# PROVIDED ENTRIES

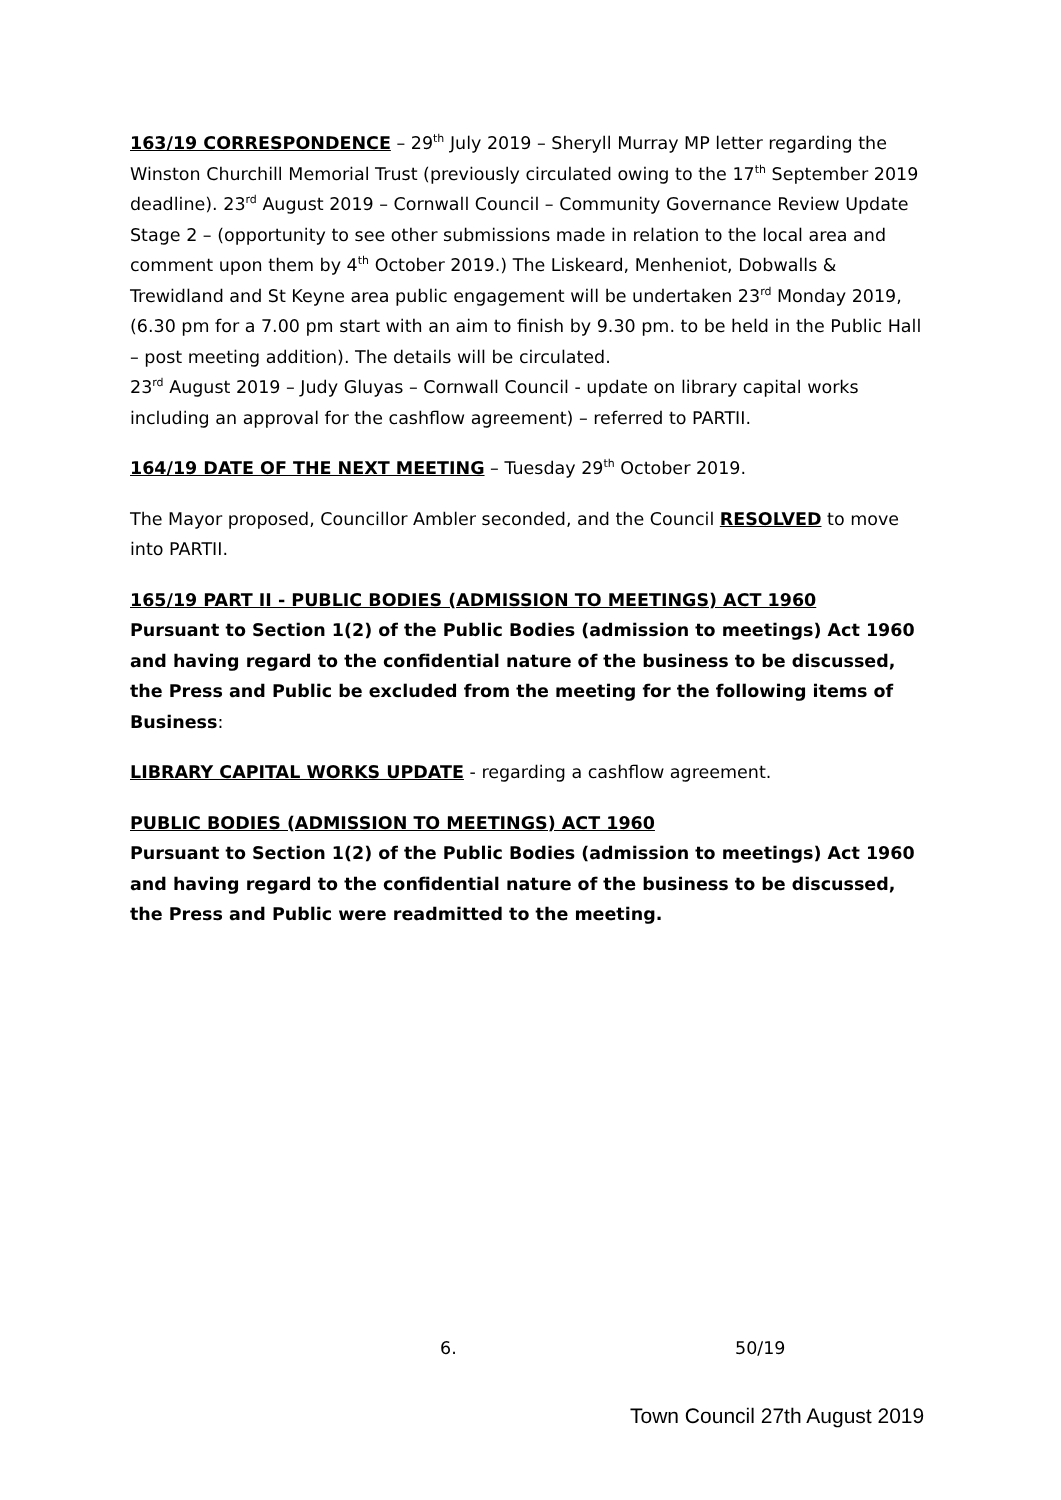163/19 CORRESPONDENCE – 29<sup>th</sup> July 2019 – Sheryll Murray MP letter regarding the Winston Churchill Memorial Trust (previously circulated owing to the 17<sup>th</sup> September 2019 deadline). 23<sup>rd</sup> August 2019 – Cornwall Council – Community Governance Review Update Stage 2 – (opportunity to see other submissions made in relation to the local area and comment upon them by 4<sup>th</sup> October 2019.) The Liskeard, Menheniot, Dobwalls & Trewidland and St Keyne area public engagement will be undertaken 23<sup>rd</sup> Monday 2019,(6.30 pm for a 7.00 pm start with an aim to finish by 9.30 pm. to be held in the Public Hall – post meeting addition). The details will be circulated.
23<sup>rd</sup> August 2019 – Judy Gluyas – Cornwall Council - update on library capital works including an approval for the cashflow agreement) – referred to PARTII.
164/19 DATE OF THE NEXT MEETING – Tuesday 29<sup>th</sup> October 2019.
The Mayor proposed, Councillor Ambler seconded, and the Council RESOLVED to move into PARTII.
165/19 PART II - PUBLIC BODIES (ADMISSION TO MEETINGS) ACT 1960
Pursuant to Section 1(2) of the Public Bodies (admission to meetings) Act 1960 and having regard to the confidential nature of the business to be discussed, the Press and Public be excluded from the meeting for the following items of Business:
LIBRARY CAPITAL WORKS UPDATE - regarding a cashflow agreement.
PUBLIC BODIES (ADMISSION TO MEETINGS) ACT 1960
Pursuant to Section 1(2) of the Public Bodies (admission to meetings) Act 1960 and having regard to the confidential nature of the business to be discussed, the Press and Public were readmitted to the meeting.
6. 50/19
Town Council 27th August 2019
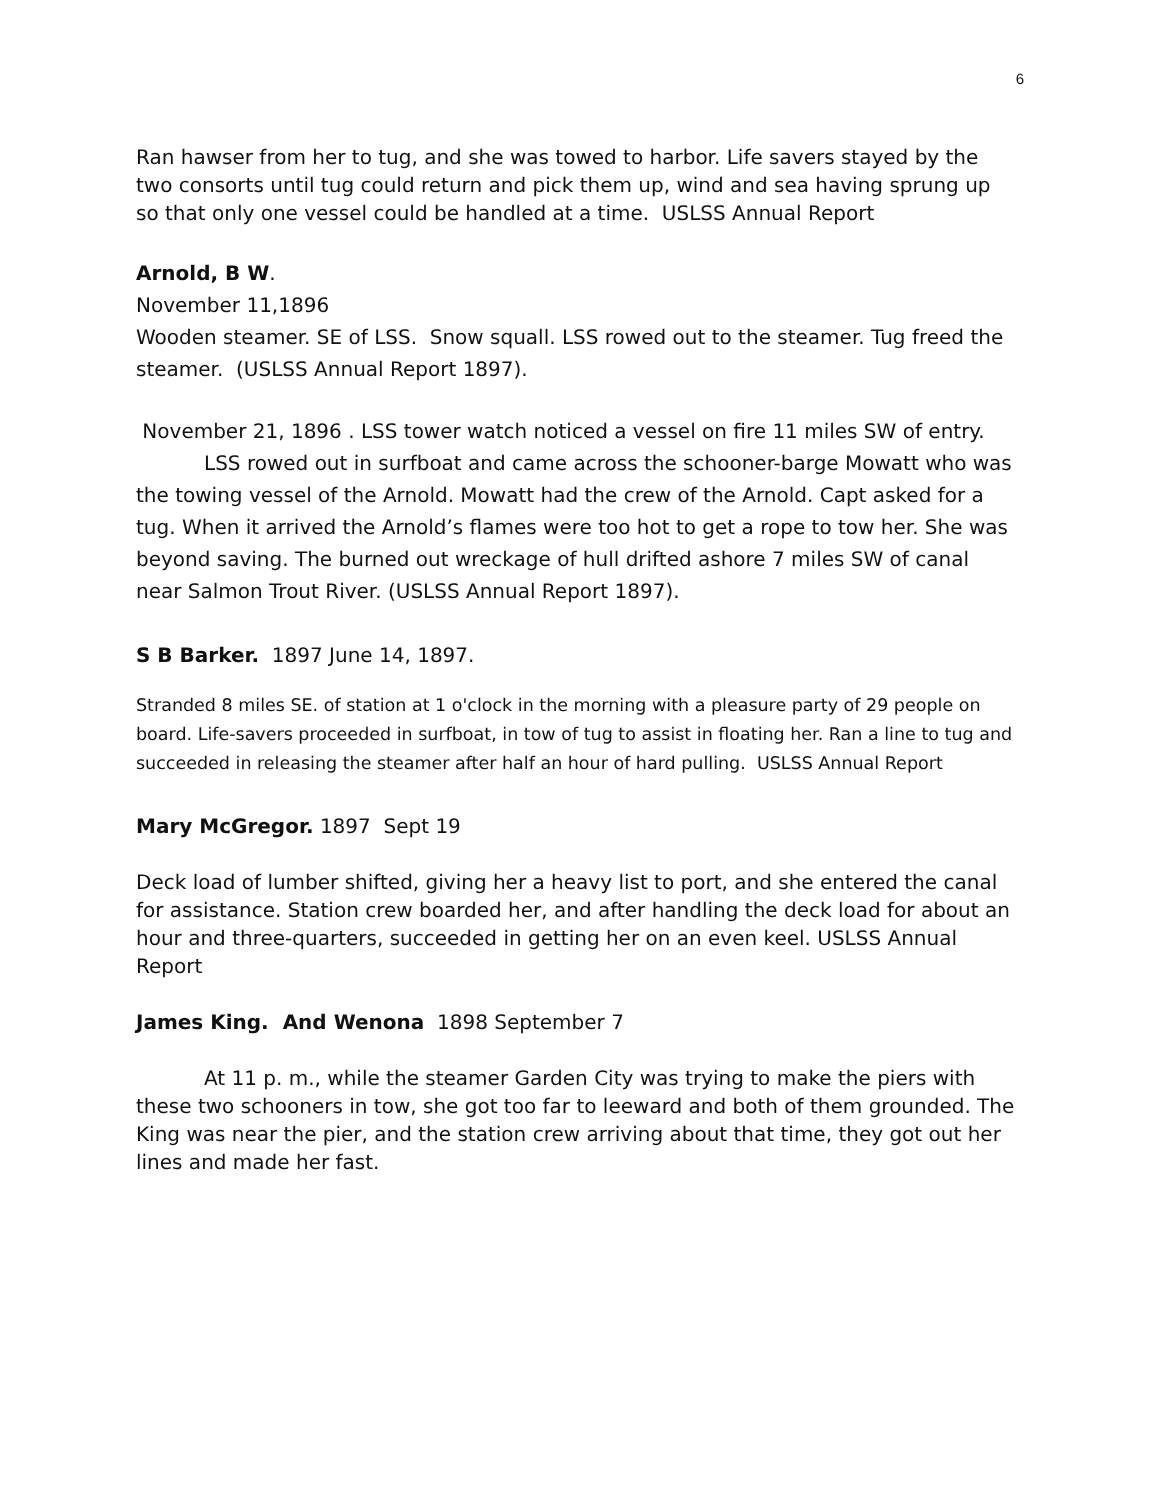6
Ran hawser from her to tug, and she was towed to harbor. Life savers stayed by the two consorts until tug could return and pick them up, wind and sea having sprung up so that only one vessel could be handled at a time. USLSS Annual Report
Arnold, B W.
November 11,1896
Wooden steamer. SE of LSS. Snow squall. LSS rowed out to the steamer. Tug freed the steamer. (USLSS Annual Report 1897).
November 21, 1896 . LSS tower watch noticed a vessel on fire 11 miles SW of entry.
LSS rowed out in surfboat and came across the schooner-barge Mowatt who was the towing vessel of the Arnold. Mowatt had the crew of the Arnold. Capt asked for a tug. When it arrived the Arnold’s flames were too hot to get a rope to tow her. She was beyond saving. The burned out wreckage of hull drifted ashore 7 miles SW of canal near Salmon Trout River. (USLSS Annual Report 1897).
S B Barker. 1897 June 14, 1897.
Stranded 8 miles SE. of station at 1 o'clock in the morning with a pleasure party of 29 people on board. Life-savers proceeded in surfboat, in tow of tug to assist in floating her. Ran a line to tug and succeeded in releasing the steamer after half an hour of hard pulling. USLSS Annual Report
Mary McGregor. 1897 Sept 19
Deck load of lumber shifted, giving her a heavy list to port, and she entered the canal for assistance. Station crew boarded her, and after handling the deck load for about an hour and three-quarters, succeeded in getting her on an even keel. USLSS Annual Report
James King. And Wenona 1898 September 7
At 11 p. m., while the steamer Garden City was trying to make the piers with these two schooners in tow, she got too far to leeward and both of them grounded. The King was near the pier, and the station crew arriving about that time, they got out her lines and made her fast.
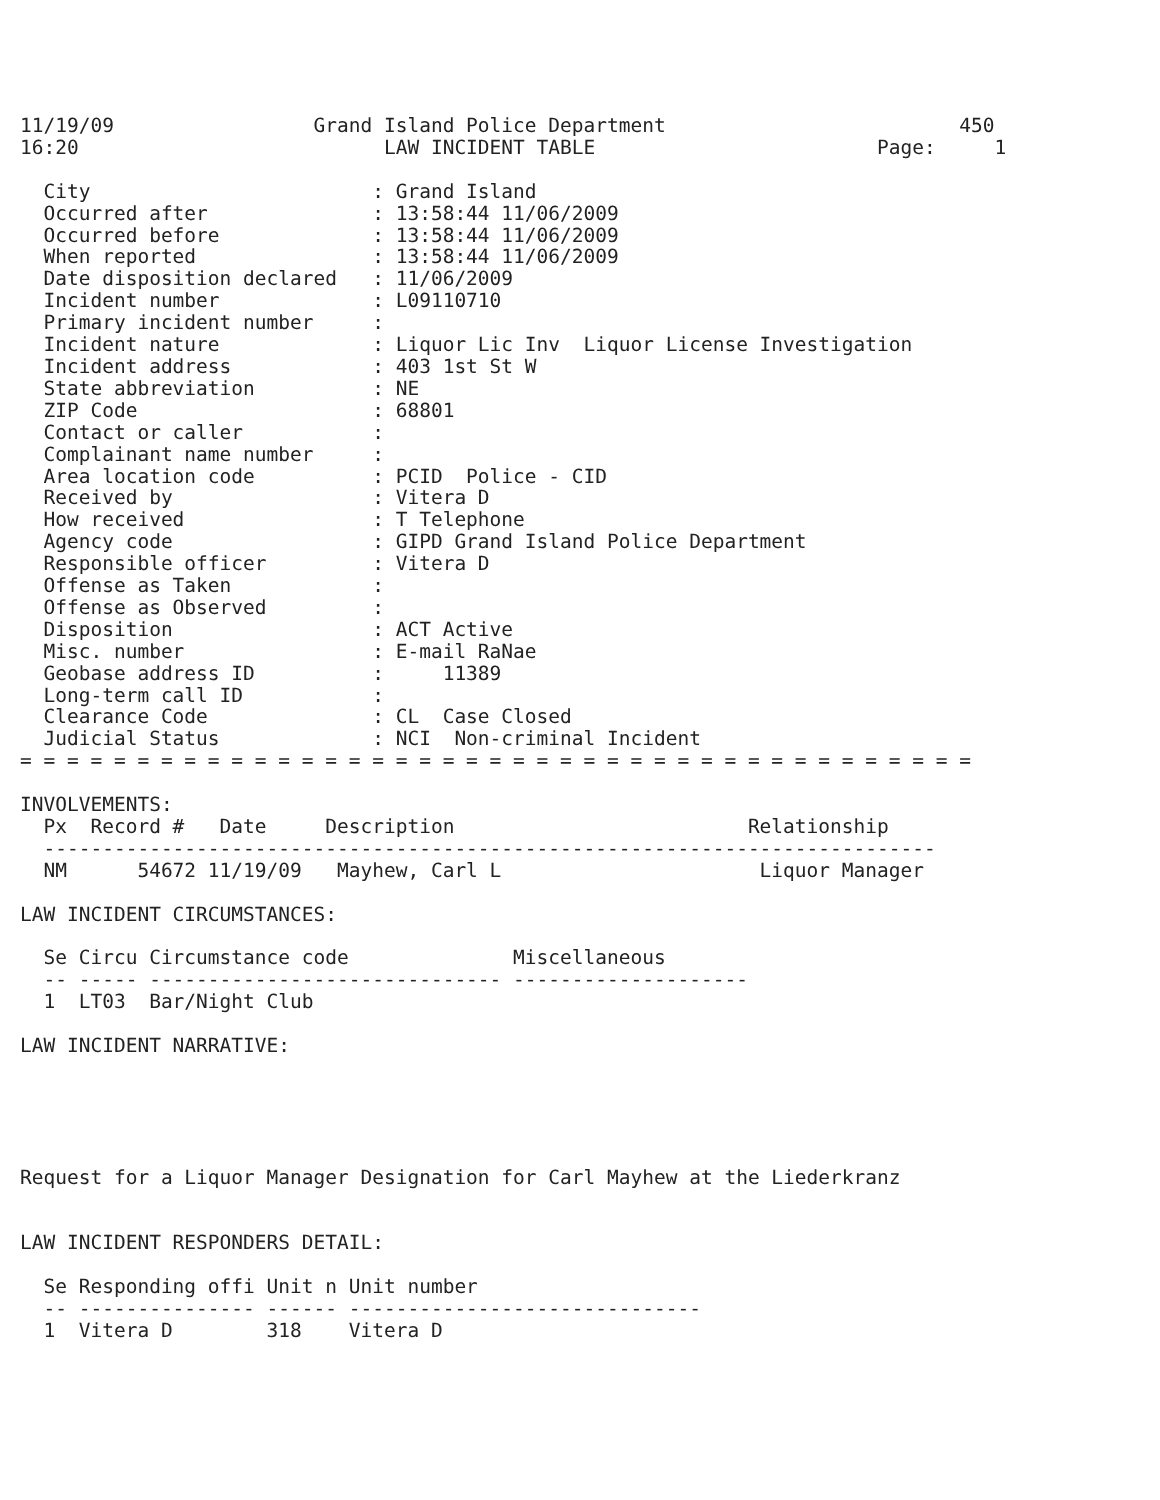11/19/09                 Grand Island Police Department                         450
16:20                          LAW INCIDENT TABLE                        Page:     1

  City                        : Grand Island
  Occurred after              : 13:58:44 11/06/2009
  Occurred before             : 13:58:44 11/06/2009
  When reported               : 13:58:44 11/06/2009
  Date disposition declared   : 11/06/2009
  Incident number             : L09110710
  Primary incident number     :
  Incident nature             : Liquor Lic Inv  Liquor License Investigation
  Incident address            : 403 1st St W
  State abbreviation          : NE
  ZIP Code                    : 68801
  Contact or caller           :
  Complainant name number     :
  Area location code          : PCID  Police - CID
  Received by                 : Vitera D
  How received                : T Telephone
  Agency code                 : GIPD Grand Island Police Department
  Responsible officer         : Vitera D
  Offense as Taken            :
  Offense as Observed         :
  Disposition                 : ACT Active
  Misc. number                : E-mail RaNae
  Geobase address ID          :     11389
  Long-term call ID           :
  Clearance Code              : CL  Case Closed
  Judicial Status             : NCI  Non-criminal Incident
= = = = = = = = = = = = = = = = = = = = = = = = = = = = = = = = = = = = = = = = =

INVOLVEMENTS:
  Px  Record #   Date     Description                         Relationship
  ----------------------------------------------------------------------------
  NM      54672 11/19/09   Mayhew, Carl L                      Liquor Manager

LAW INCIDENT CIRCUMSTANCES:

  Se Circu Circumstance code              Miscellaneous
  -- ----- ------------------------------ --------------------
  1  LT03  Bar/Night Club

LAW INCIDENT NARRATIVE:





Request for a Liquor Manager Designation for Carl Mayhew at the Liederkranz


LAW INCIDENT RESPONDERS DETAIL:

  Se Responding offi Unit n Unit number
  -- --------------- ------ ------------------------------
  1  Vitera D        318    Vitera D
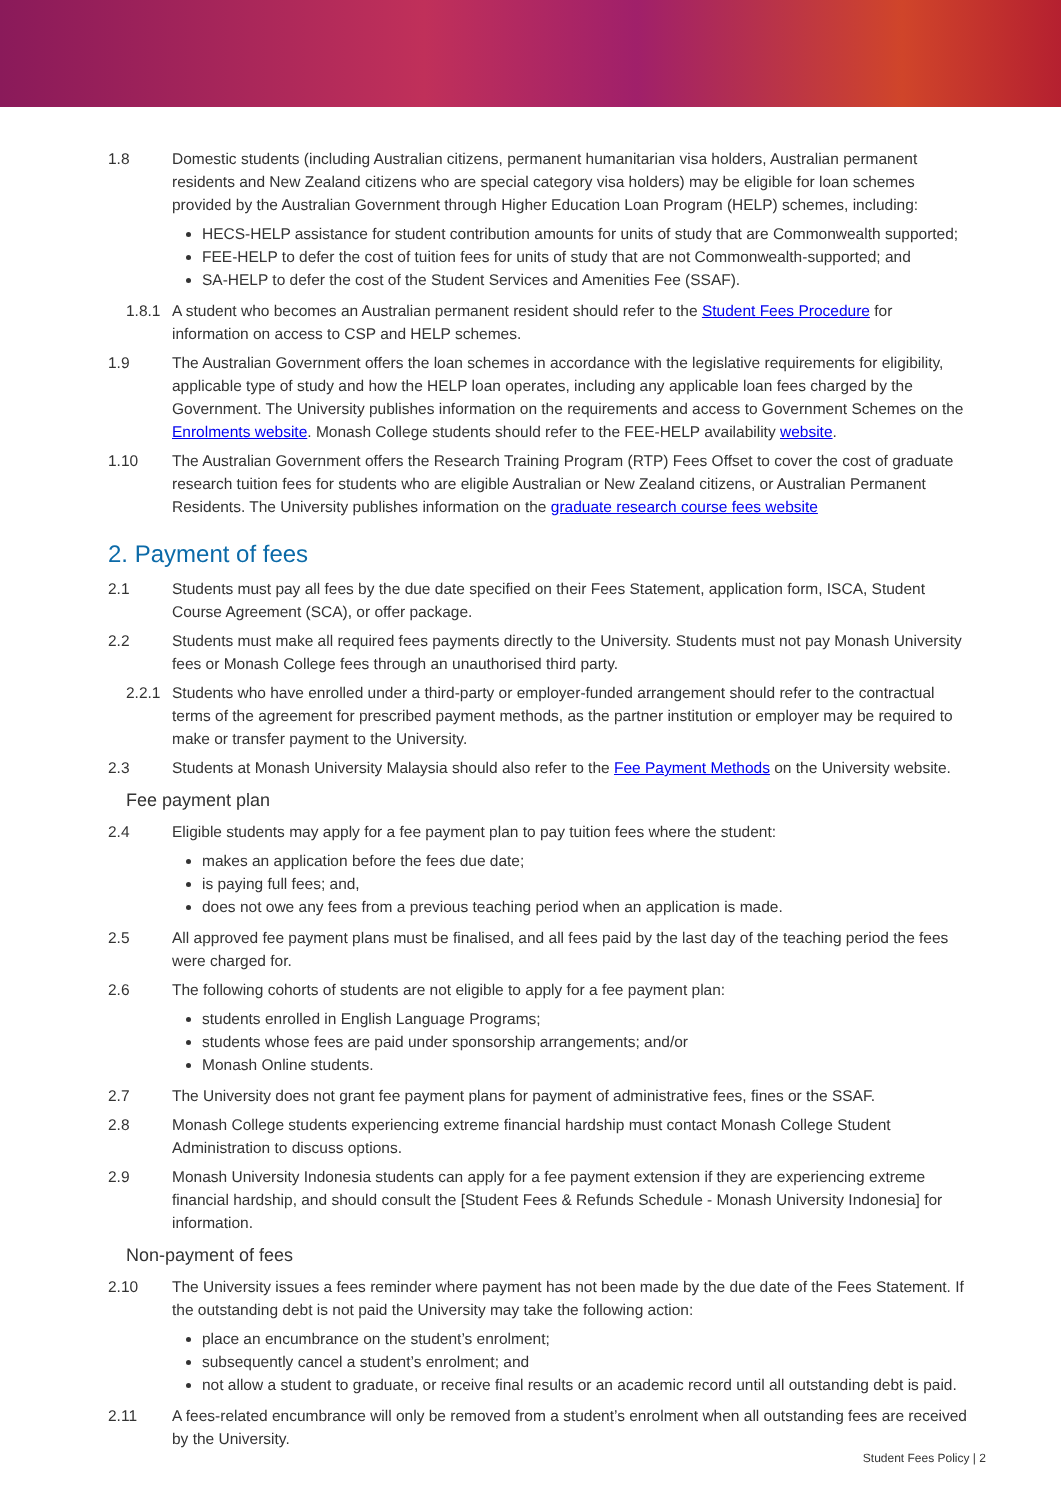1.8 Domestic students (including Australian citizens, permanent humanitarian visa holders, Australian permanent residents and New Zealand citizens who are special category visa holders) may be eligible for loan schemes provided by the Australian Government through Higher Education Loan Program (HELP) schemes, including:
HECS-HELP assistance for student contribution amounts for units of study that are Commonwealth supported;
FEE-HELP to defer the cost of tuition fees for units of study that are not Commonwealth-supported; and
SA-HELP to defer the cost of the Student Services and Amenities Fee (SSAF).
1.8.1 A student who becomes an Australian permanent resident should refer to the Student Fees Procedure for information on access to CSP and HELP schemes.
1.9 The Australian Government offers the loan schemes in accordance with the legislative requirements for eligibility, applicable type of study and how the HELP loan operates, including any applicable loan fees charged by the Government. The University publishes information on the requirements and access to Government Schemes on the Enrolments website. Monash College students should refer to the FEE-HELP availability website.
1.10 The Australian Government offers the Research Training Program (RTP) Fees Offset to cover the cost of graduate research tuition fees for students who are eligible Australian or New Zealand citizens, or Australian Permanent Residents. The University publishes information on the graduate research course fees website
2. Payment of fees
2.1 Students must pay all fees by the due date specified on their Fees Statement, application form, ISCA, Student Course Agreement (SCA), or offer package.
2.2 Students must make all required fees payments directly to the University. Students must not pay Monash University fees or Monash College fees through an unauthorised third party.
2.2.1 Students who have enrolled under a third-party or employer-funded arrangement should refer to the contractual terms of the agreement for prescribed payment methods, as the partner institution or employer may be required to make or transfer payment to the University.
2.3 Students at Monash University Malaysia should also refer to the Fee Payment Methods on the University website.
Fee payment plan
2.4 Eligible students may apply for a fee payment plan to pay tuition fees where the student:
makes an application before the fees due date;
is paying full fees; and,
does not owe any fees from a previous teaching period when an application is made.
2.5 All approved fee payment plans must be finalised, and all fees paid by the last day of the teaching period the fees were charged for.
2.6 The following cohorts of students are not eligible to apply for a fee payment plan:
students enrolled in English Language Programs;
students whose fees are paid under sponsorship arrangements; and/or
Monash Online students.
2.7 The University does not grant fee payment plans for payment of administrative fees, fines or the SSAF.
2.8 Monash College students experiencing extreme financial hardship must contact Monash College Student Administration to discuss options.
2.9 Monash University Indonesia students can apply for a fee payment extension if they are experiencing extreme financial hardship, and should consult the [Student Fees & Refunds Schedule - Monash University Indonesia] for information.
Non-payment of fees
2.10 The University issues a fees reminder where payment has not been made by the due date of the Fees Statement. If the outstanding debt is not paid the University may take the following action:
place an encumbrance on the student’s enrolment;
subsequently cancel a student’s enrolment; and
not allow a student to graduate, or receive final results or an academic record until all outstanding debt is paid.
2.11 A fees-related encumbrance will only be removed from a student’s enrolment when all outstanding fees are received by the University.
Student Fees Policy | 2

# TASK TO COMPLETE
Please copy the line that holds "2.5 All approved" and each line under it through the last line above, exactly as they stand, adding nothing.

# SOLUTION BELOW
2.5 All approved fee payment plans must be finalised, and all fees paid by the last day of the teaching period the fees were charged for.
2.6 The following cohorts of students are not eligible to apply for a fee payment plan:
students enrolled in English Language Programs;
students whose fees are paid under sponsorship arrangements; and/or
Monash Online students.
2.7 The University does not grant fee payment plans for payment of administrative fees, fines or the SSAF.
2.8 Monash College students experiencing extreme financial hardship must contact Monash College Student Administration to discuss options.
2.9 Monash University Indonesia students can apply for a fee payment extension if they are experiencing extreme financial hardship, and should consult the [Student Fees & Refunds Schedule - Monash University Indonesia] for information.
Non-payment of fees
2.10 The University issues a fees reminder where payment has not been made by the due date of the Fees Statement. If the outstanding debt is not paid the University may take the following action:
place an encumbrance on the student’s enrolment;
subsequently cancel a student’s enrolment; and
not allow a student to graduate, or receive final results or an academic record until all outstanding debt is paid.
2.11 A fees-related encumbrance will only be removed from a student’s enrolment when all outstanding fees are received by the University.
Student Fees Policy | 2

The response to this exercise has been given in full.